To-do item: Reproduce the records without their pictures, keeping every word as it is.

Records supplied:
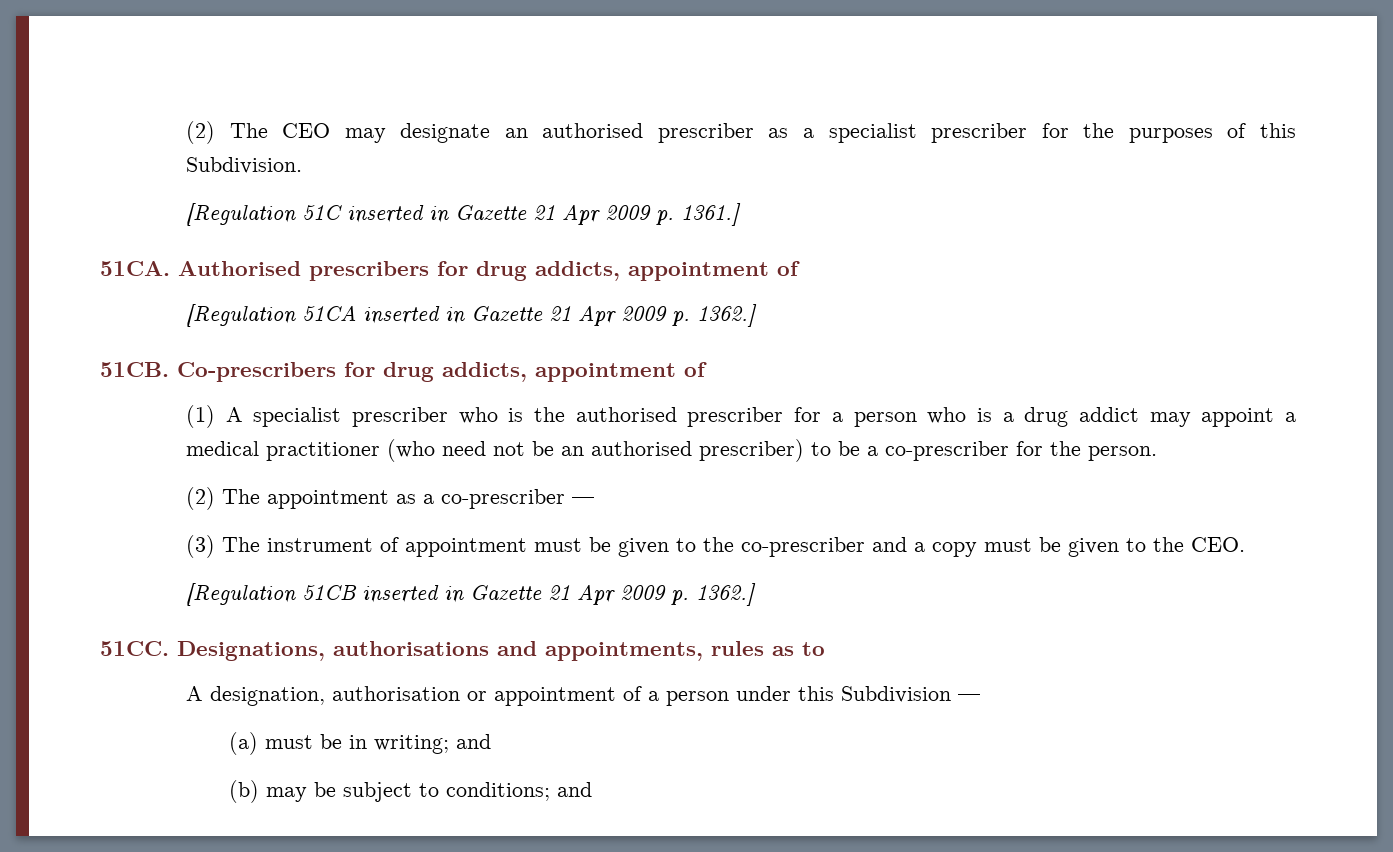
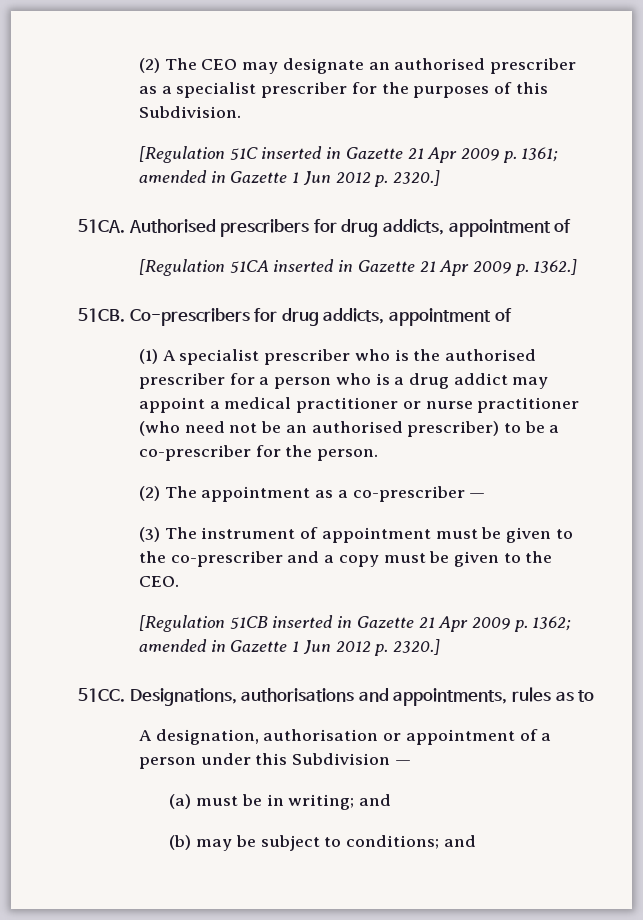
[680,203,741,226] 1361.] -> [521,147,559,162] [138,170,440,187] 1361; amended in Gazette 1 Jun 2012 p. 2320.]
(380, 451) none -> [402,397,580,413] or nurse practitioner
[695,583,756,606] 1362.] -> [532,616,572,631] [138,639,440,656] 1362; amended in Gazette 1 Jun 2012 p. 2320.]

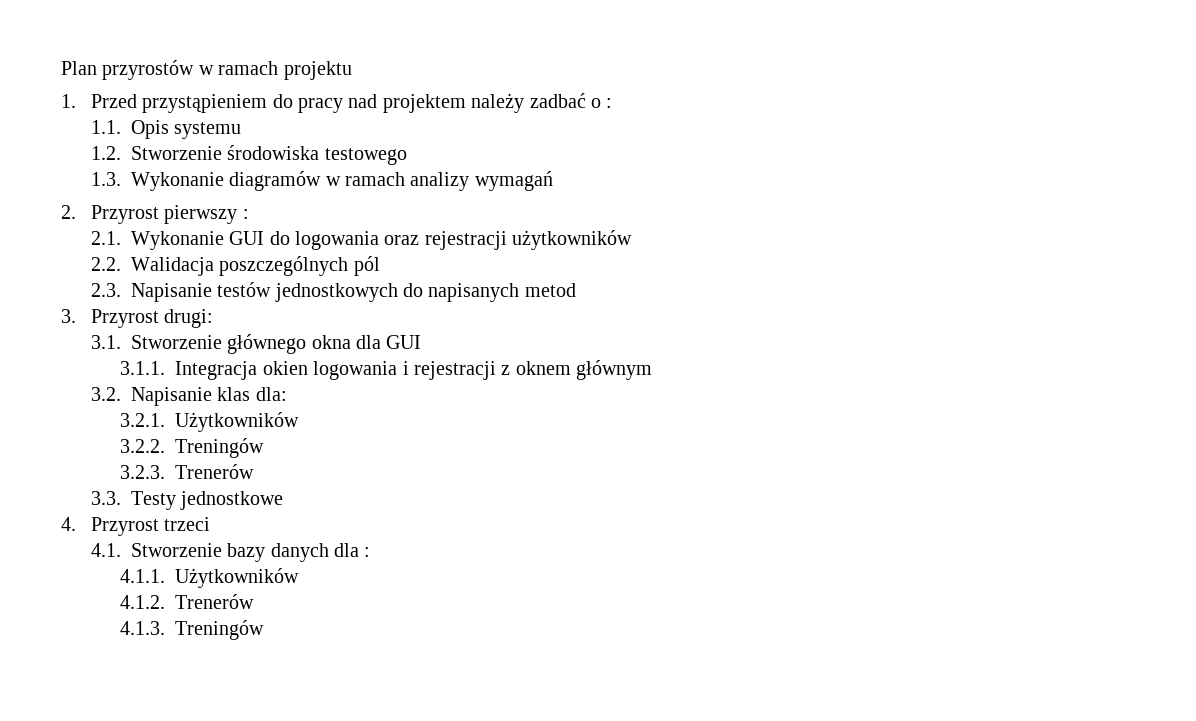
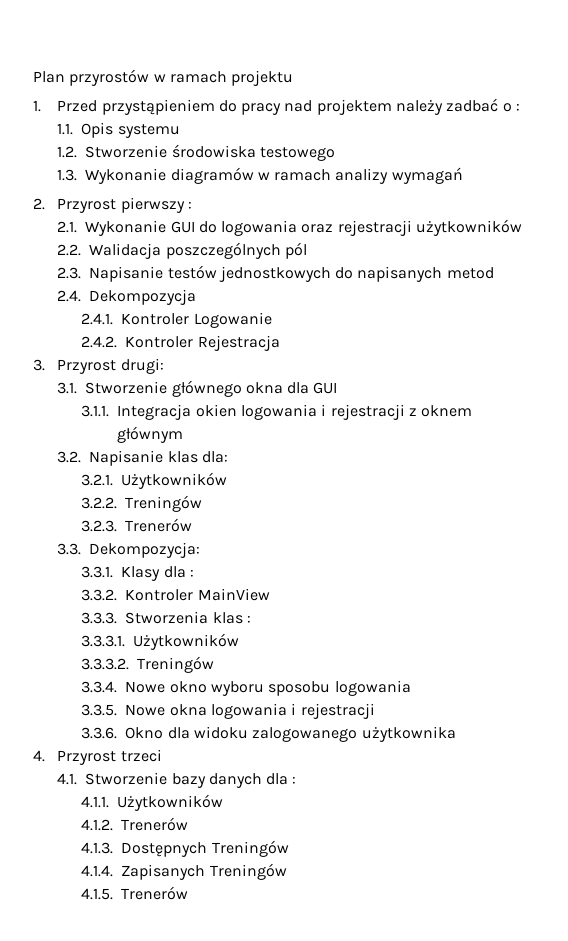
(576, 290) none -> [57,289,197,305] [81,312,272,328] [81,335,280,351] // 2.4. Dekompozycja // 2.4.1. Kontroler Logowanie // 2.4.2. Kontroler Rejestracja
[130,491,284,510] Testy jednostkowe -> [89,542,201,558] [81,566,195,581] [81,588,270,601] [81,611,252,624] [81,633,240,650] [81,656,215,673] [81,680,411,696] [81,703,375,719] [81,726,456,742] Dekompozycja: // 3.3.1. Klasy dla : // 3.3.2. Kontroler MainView // 3.3.3. Stworzenia klas : // 3.3.3.1. Użytkowników // 3.3.3.2. Treningów // 3.3.4. Nowe okno wyboru sposobu logowania // 3.3.5. Nowe okna logowania i rejestracji // 3.3.6. Okno dla widoku zalogowanego użytkownika
[175,620,265,640] Treningów -> [121,840,289,857] [81,863,287,880] [81,886,189,900] Dostępnych Treningów // 4.1.4. Zapisanych Treningów // 4.1.5. Trenerów

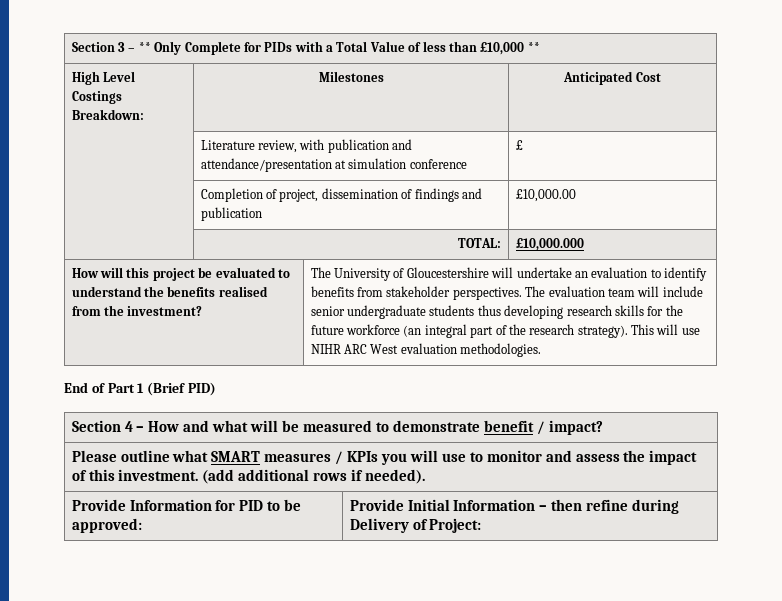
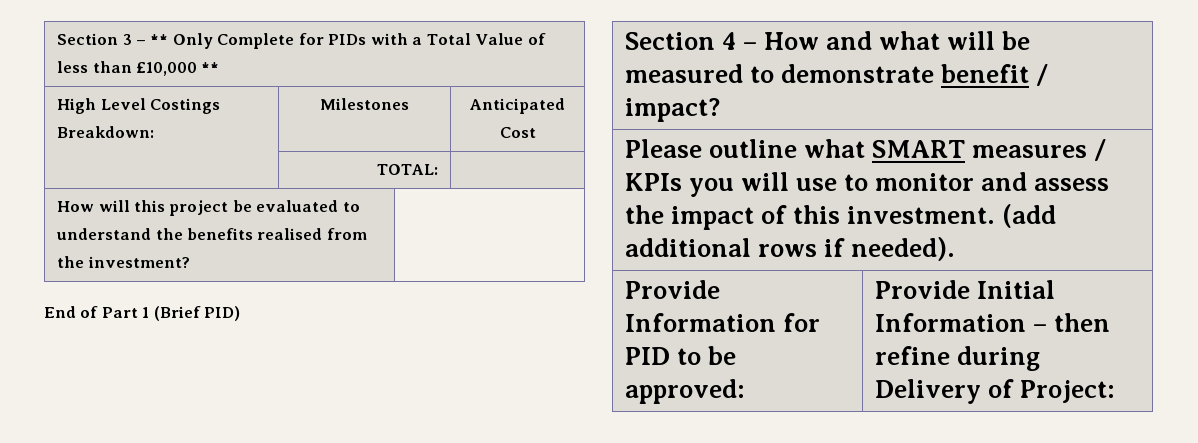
[200,139,413,153] [200,158,467,172] [515,140,523,150] [200,188,482,202] [200,207,262,221] [515,189,576,202] // | Literature review, with publication and attendance/presentation at simulation conference | £ // | Completion of project, dissemination of findings and publication | £10,000.00 -> (536, 132) none
[515,238,584,251] £10,000.000 -> (438, 169) none
[310,267,708,281] [310,286,703,300] [310,305,683,319] [310,324,700,338] [310,343,542,357] The University of Gloucestershire will undertake an evaluation to identify benefits from stakeholder perspectives. The evaluation team will include senior undergraduate students thus developing research skills for the future workforce (an integral part of the research strategy). This will use NIHR ARC West evaluation methodologies. -> (190, 262) none

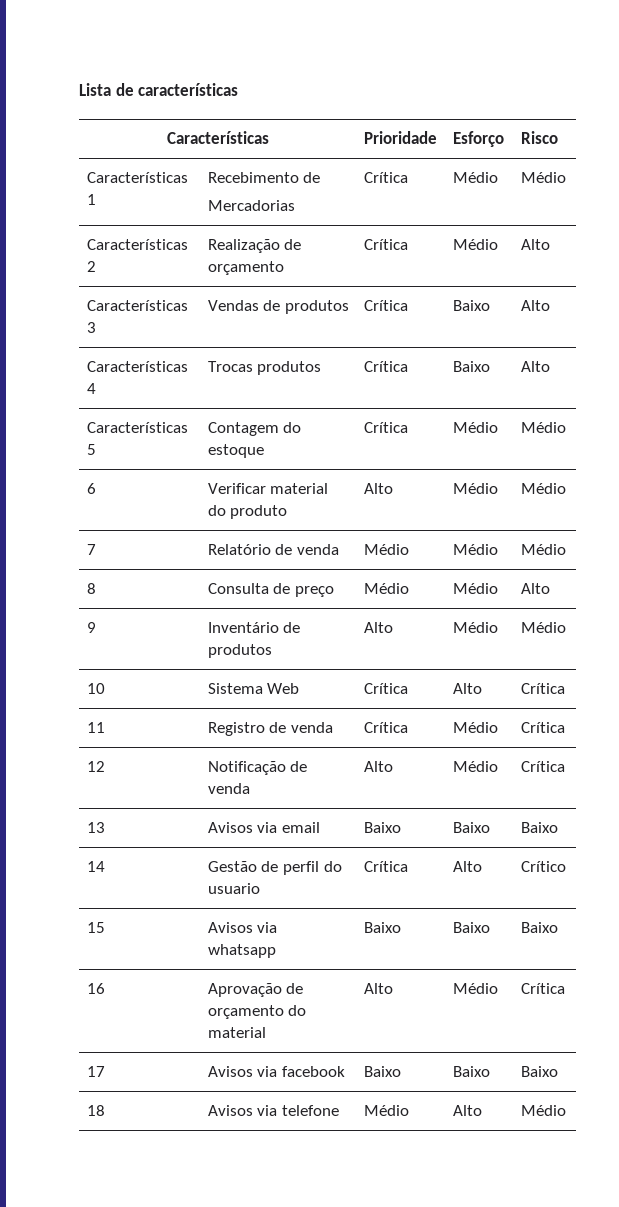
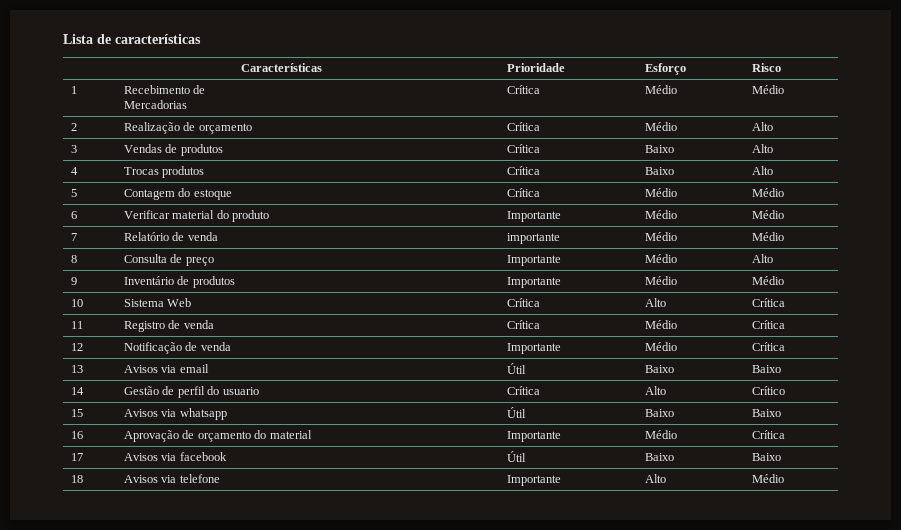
[86,172,188,183] Características -> (782, 67) none
[86,239,188,250] Características -> (785, 89) none
[86,300,188,311] Características -> (774, 126) none
[86,361,188,372] Características -> (774, 148) none
[86,422,188,433] Características -> (774, 170) none
[363,483,393,494] Alto -> [507,211,562,222] Importante
[363,544,409,555] Médio -> [507,233,561,244] importante
[363,583,409,594] Médio -> [507,255,562,266] Importante
[363,622,393,633] Alto -> [507,277,562,288] Importante
[363,761,393,772] Alto -> [507,343,562,354] Importante
[363,822,401,833] Baixo -> [507,363,527,374] Útil
[363,922,401,933] Baixo -> [507,407,527,418] Útil
[363,983,393,994] Alto -> [507,431,562,442] Importante
[363,1066,401,1077] Baixo -> [507,451,527,462] Útil
[363,1105,409,1116] Médio -> [507,475,562,486] Importante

Answer for this exercise:
[680,203,741,226] 1361.] -> [521,147,559,162] [138,170,440,187] 1361; amended in Gazette 1 Jun 2012 p. 2320.]
(380, 451) none -> [402,397,580,413] or nurse practitioner
[695,583,756,606] 1362.] -> [532,616,572,631] [138,639,440,656] 1362; amended in Gazette 1 Jun 2012 p. 2320.]

(576, 290) none -> [57,289,197,305] [81,312,272,328] [81,335,280,351] // 2.4. Dekompozycja // 2.4.1. Kontroler Logowanie // 2.4.2. Kontroler Rejestracja
[130,491,284,510] Testy jednostkowe -> [89,542,201,558] [81,566,195,581] [81,588,270,601] [81,611,252,624] [81,633,240,650] [81,656,215,673] [81,680,411,696] [81,703,375,719] [81,726,456,742] Dekompozycja: // 3.3.1. Klasy dla : // 3.3.2. Kontroler MainView // 3.3.3. Stworzenia klas : // 3.3.3.1. Użytkowników // 3.3.3.2. Treningów // 3.3.4. Nowe okno wyboru sposobu logowania // 3.3.5. Nowe okna logowania i rejestracji // 3.3.6. Okno dla widoku zalogowanego użytkownika
[175,620,265,640] Treningów -> [121,840,289,857] [81,863,287,880] [81,886,189,900] Dostępnych Treningów // 4.1.4. Zapisanych Treningów // 4.1.5. Trenerów

[200,139,413,153] [200,158,467,172] [515,140,523,150] [200,188,482,202] [200,207,262,221] [515,189,576,202] // | Literature review, with publication and attendance/presentation at simulation conference | £ // | Completion of project, dissemination of findings and publication | £10,000.00 -> (536, 132) none
[515,238,584,251] £10,000.000 -> (438, 169) none
[310,267,708,281] [310,286,703,300] [310,305,683,319] [310,324,700,338] [310,343,542,357] The University of Gloucestershire will undertake an evaluation to identify benefits from stakeholder perspectives. The evaluation team will include senior undergraduate students thus developing research skills for the future workforce (an integral part of the research strategy). This will use NIHR ARC West evaluation methodologies. -> (190, 262) none

[86,172,188,183] Características -> (782, 67) none
[86,239,188,250] Características -> (785, 89) none
[86,300,188,311] Características -> (774, 126) none
[86,361,188,372] Características -> (774, 148) none
[86,422,188,433] Características -> (774, 170) none
[363,483,393,494] Alto -> [507,211,562,222] Importante
[363,544,409,555] Médio -> [507,233,561,244] importante
[363,583,409,594] Médio -> [507,255,562,266] Importante
[363,622,393,633] Alto -> [507,277,562,288] Importante
[363,761,393,772] Alto -> [507,343,562,354] Importante
[363,822,401,833] Baixo -> [507,363,527,374] Útil
[363,922,401,933] Baixo -> [507,407,527,418] Útil
[363,983,393,994] Alto -> [507,431,562,442] Importante
[363,1066,401,1077] Baixo -> [507,451,527,462] Útil
[363,1105,409,1116] Médio -> [507,475,562,486] Importante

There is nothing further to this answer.